I haven’t been blogging for the last week because I’ve been at the Austin Film Festival. I wrote a screenplay last year (my first, despite being ostensibly a film major), and the script made it into the semifinals for the AFF screenplay competition. This means for the first time I got to see the conference side of the festival.
Over the weekend, as I went to panels and parties, and drank my weight in Dos Equis, I compared the conference with my experience at sci-fi cons. The differences were pretty obvious. The crowd was more mainstream culturally and socially, the celebrities were a lot richer and more famous, and the money referred to in any conversation dwarfed the costs associated with any literary endeavor.
When I wasn’t shaking hands with celebrities I mostly talked to my fellow screenwriters. They were usually pretty easy to spot. They were the ones who looked hungry, wide-eyed and waiting for the chance to make a pitch that could lead to a sale. I felt that they took very little joy in the medium of film. I can see now why the American movie industry is the way it is. The screenwriters aren’t trying to make a movie, they’re making a logline and a pitch with a ninety-page addendum.
Nevertheless there were a lot of aspects to the panels that were virtually identical to what I’ve seen at sci-fi cons. It’s probably just a result of the power dynamic between those who are on the inside and those who can’t find the way in, but while listening to a panel discussion with the authors of Indiana Jones and Lethal Weapon, I amused myself by trying to define–
The Archetypical Questions an Unsuccessful Writer Asks a Successful Writer
Process Qustions:
-How often and when do you write?
-Do you outline or do you prefer to be suprised?
-Where do you get your ideas?
Sales
-How do things sell?
-How do I get people to buy my stuff?
-Do I force myself on important people to get them to buy my stuff?

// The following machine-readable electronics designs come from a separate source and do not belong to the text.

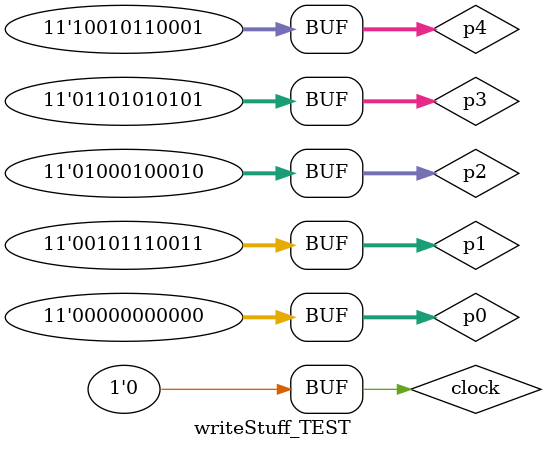
<source format=v>
`timescale 1ns / 1ps

module writeStuff_TEST;

	// Inputs
	reg clock;
	reg [10:0] p0;
	reg [10:0] p1;
	reg [10:0] p2;
	reg [10:0] p3;
	reg [10:0] p4;

	// Instantiate the Unit Under Test (UUT)
	writeStuff uut (
		.clock(clock), 
		.p0(p0), 
		.p1(p1), 
		.p2(p2), 
		.p3(p3), 
		.p4(p4)
	);

	initial begin
		// Initialize Inputs
		clock = 0;
		p0 = 0;
		p1 = 0;
		p2 = 0;
		p3 = 0;
		p4 = 0;

		// Wait 100 ns for global reset to finish
		#100;
		clock=1;
		p0= 11'b00000110001;
		p1= 11'b00101110011;
		p2= 11'b01000100010;
		p3= 11'b01101010101;
		p4= 11'b10010110001;
		#100 ;
		clock = 0 ;
		p0= 00000000000;
        
		// Add stimulus here

	end
      
endmodule


</source>
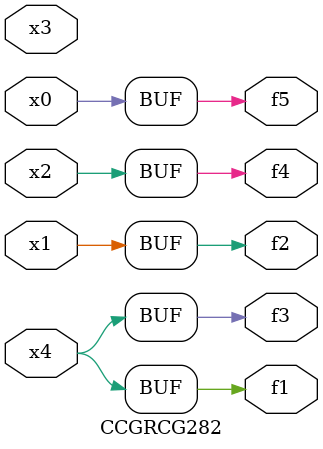
<source format=v>
module CCGRCG282(
	input x0, x1, x2, x3, x4,
	output f1, f2, f3, f4, f5
);
	assign f1 = x4;
	assign f2 = x1;
	assign f3 = x4;
	assign f4 = x2;
	assign f5 = x0;
endmodule

</source>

-How do I get important people to listen to my ideas?
-Should I send in query letters, or should I buttonhole important people?
And the answers, in no particular order:
-Talent sells
-Talent alone doesn’t sell
-Perseverence sells
-Luck sells
-Virtually nothing sells anyway
-Hardly anyone has talent
-Everything happens because of personal relationships
-Nobody really knows how anything happens
-If you want it to happen, you should just do it yourself
-My process is perfectly rational
-My process is perfectly bonkers
-Nobody really knows where ideas come from
-Don’t be creepy
Nevertheless, there were some revelations. For instance, I realized that everyone has an invisible producer with a pitchfork and horns inside their heads saying "that won’t sell." Or as the guy who wrote Shrek put it in a slightly paraphrased quote: "I don’t think of screenplays as a means of expressing myself. I think of them as a tool for getting a movie made."
The other revelatory moment came when a big-name producer said, "I hate to say it, but you probably should turn your screenplay into a graphic novel first."
I’ve got one more screening and one more party tonight, and then I can go back to sleeping late and going to bed early. Next entry I’ll give a summary of the movies and screenings I attended.